At Spot Intelligence, we build natural language processing systems. We ingest documents and different forms of text and extract useful information. What is useful is very dependent on the client’s needs and the data provided. However, to complete these tasks, we would need skills drawn from all three of these fields.
We ingest data from a large variety of unstructured data and construct a dataset by running it through our NLP pipeline. We extract the text, images, locations of the text, headings, font sizes, and font styles to create a rich dataset ready to train an algorithm to predict what information is relevant for the task at hand.
Once our algorithm has extracted useful information from a new document, it needs to decide how to take action. Is the confidence interval of the data high enough for the use case? For example, for financial documents, there needs to be more certainty than when dealing with social data like Facebook or Twitter messages. A misplaced comma can be detrimental in financial statement analysis, while this is negligible in a tweet. Taking the appropriate action with the given information within the system is a use case of AI.

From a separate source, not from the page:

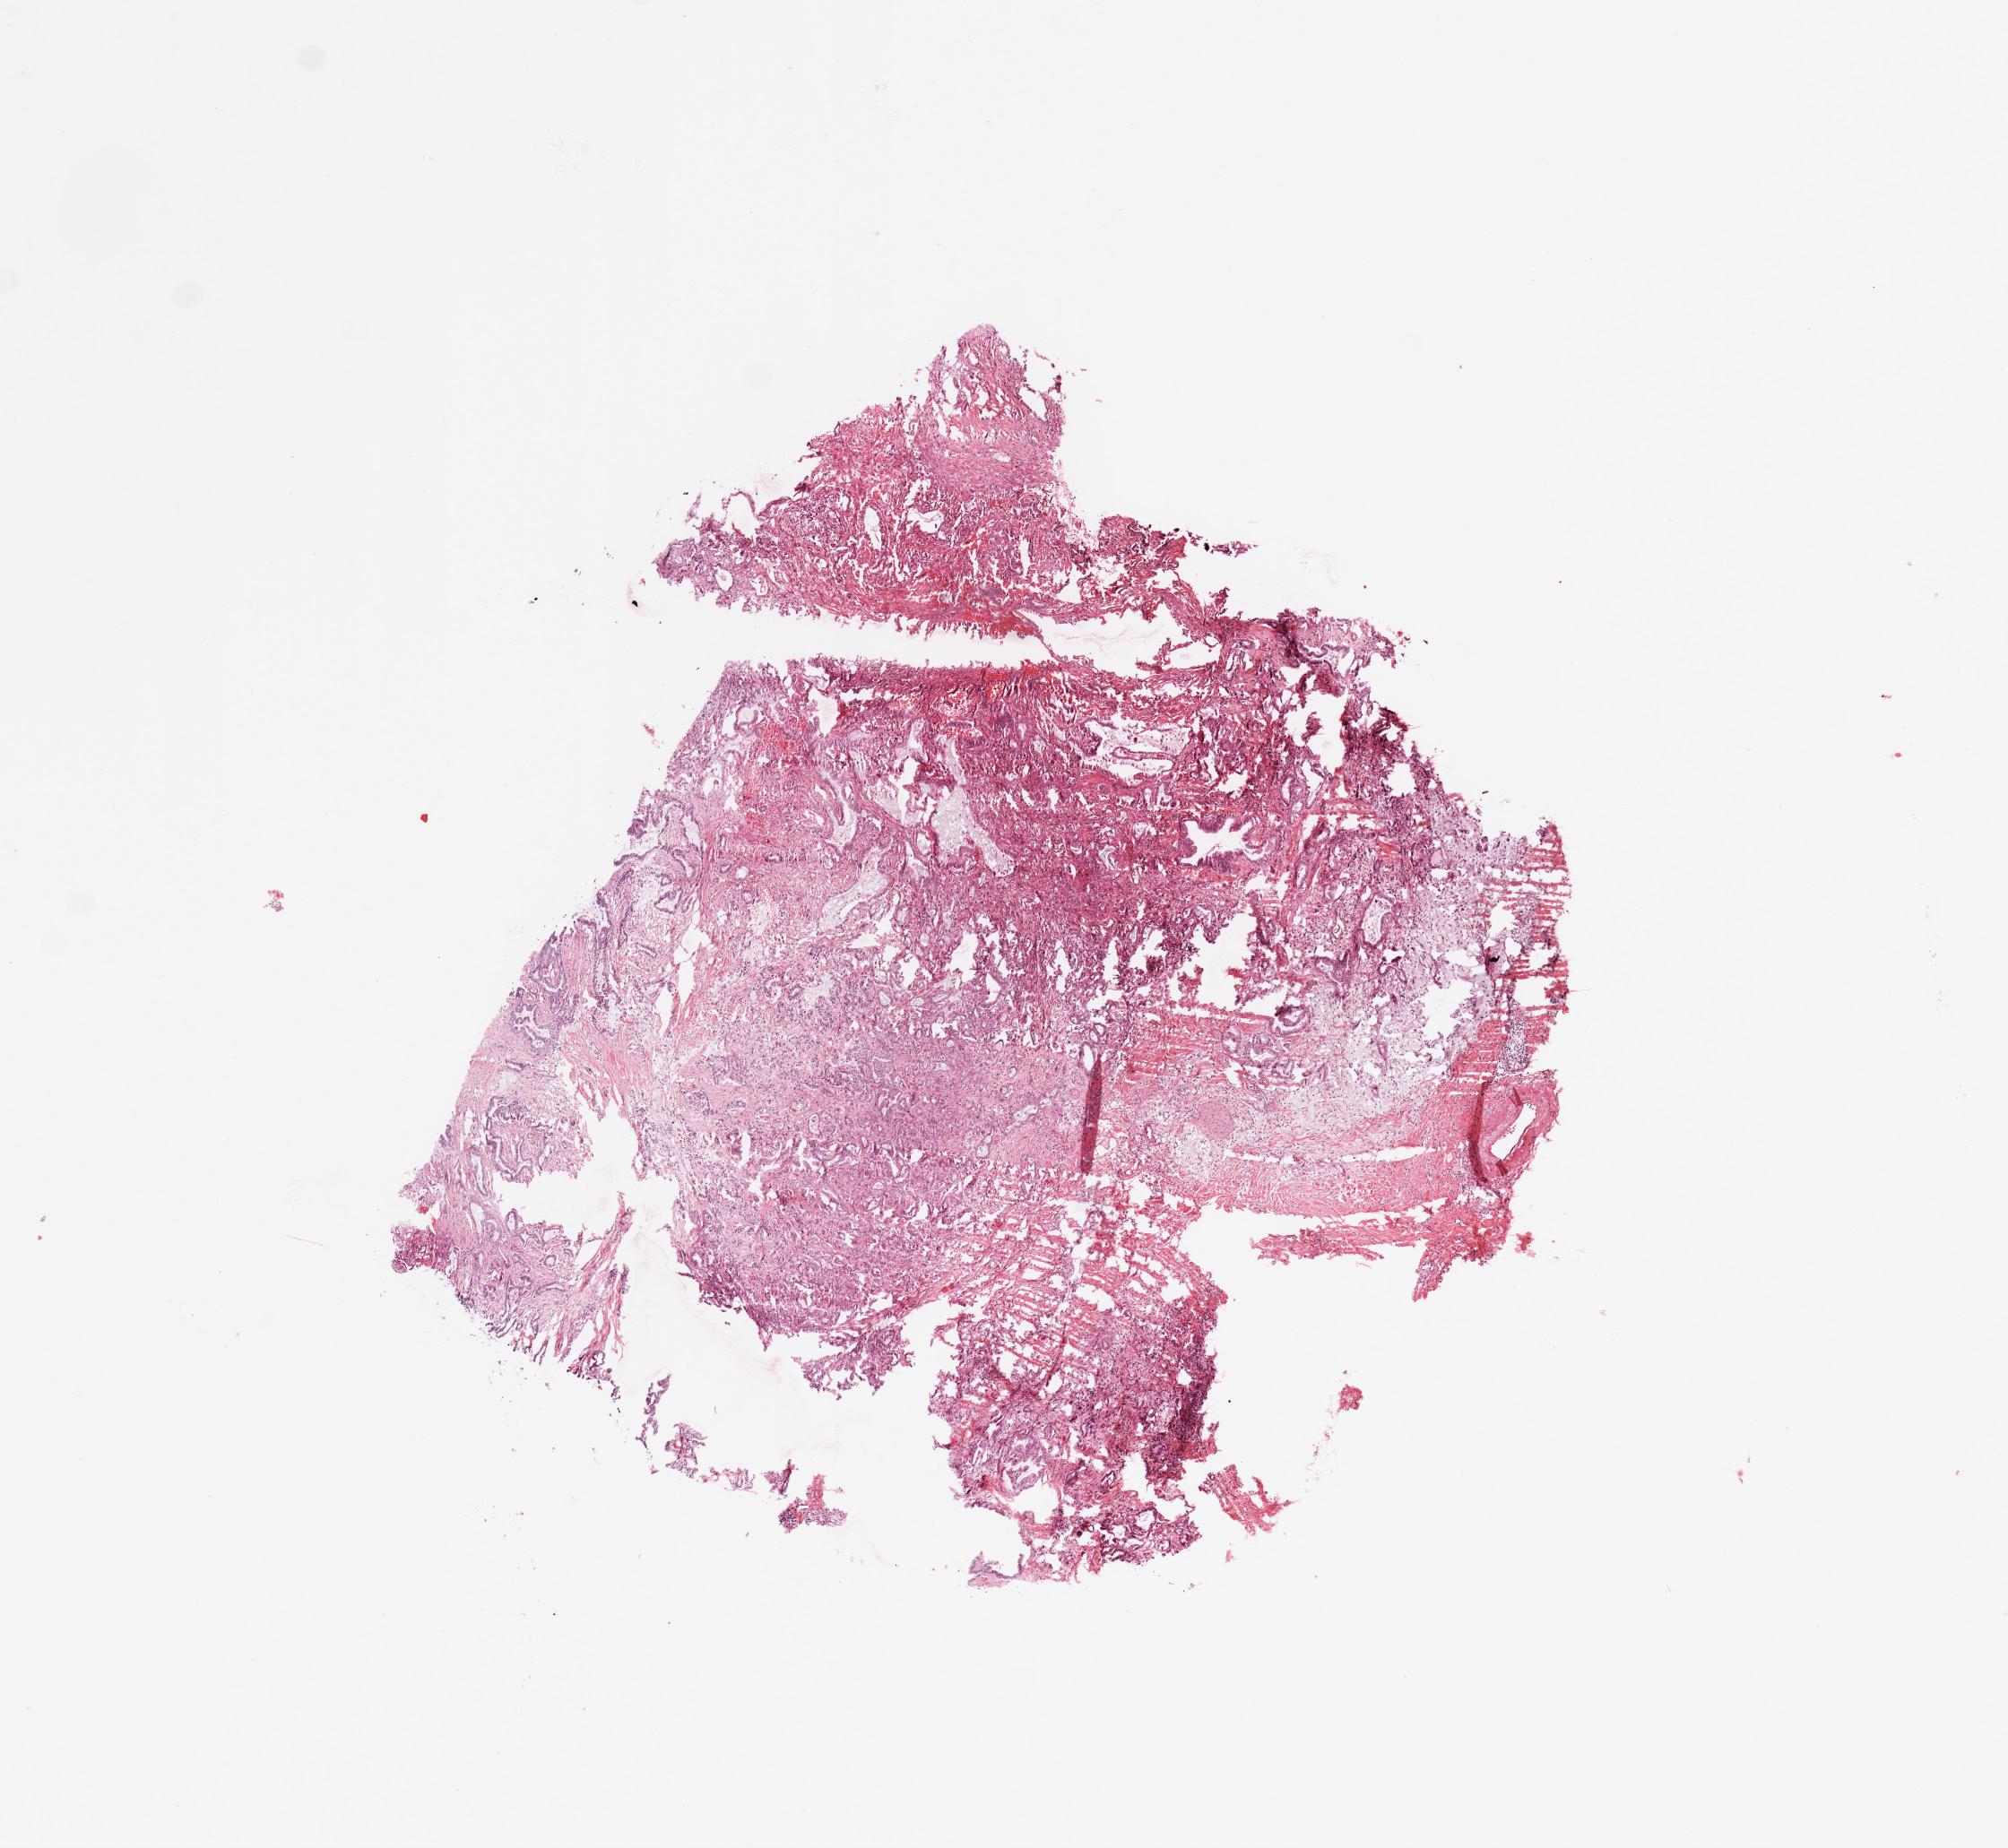
Whole-slide histology image, H&E-stained, shown as a low-resolution overview of the whole scanned area (about 8.9 x 8.2 mm, from a 20x scan); tumour tissue sample, sampled site: pancreas. Male, 42 y/o. Histologic grade: G3 (poorly differentiated). Composition of this section per pathologist review: tumour nuclei 75%, necrosis 5%.
Primary tumour site (as recorded): head. AJCC pathologic stage: III. Histologic diagnosis: Infiltrating duct carcinoma, NOS.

We often find that when new types of documents appear, the system’s performance goes down, with some false negatives where data that should be picked up isn’t being found. After analyzing these new documents, we gained the insight that the rate of false negatives depends on the quality of the scanned document.
We realize that most of our training data were limited to documents that were computer generated and so much easier to parse. We would then go back to the preprocessing steps in our pipeline and add more noise to our training dataset that then feeds into the machine learning algorithm to improve the overall accuracy of the model.
- The differences between artificial intelligence, machine learning, and data science lead to an interesting discussion. The opinions in this article are our own, and we understand others might use other definitions and have other opinions. Let us know in the comments what your view on the matter is and whether you view yourself as an AI, ML, or data science practitioner.
- Having common definitions in the industry is useful as it allows us to communicate more effectively and write job ads that better represent the work candidates will be doing when applying for roles.
- When seeking companies to collaborate with, it becomes essential to understand how they work in these three distinct areas. Always ask these questions. What insight will you get? What will be predicted? And what actions will or can be taken?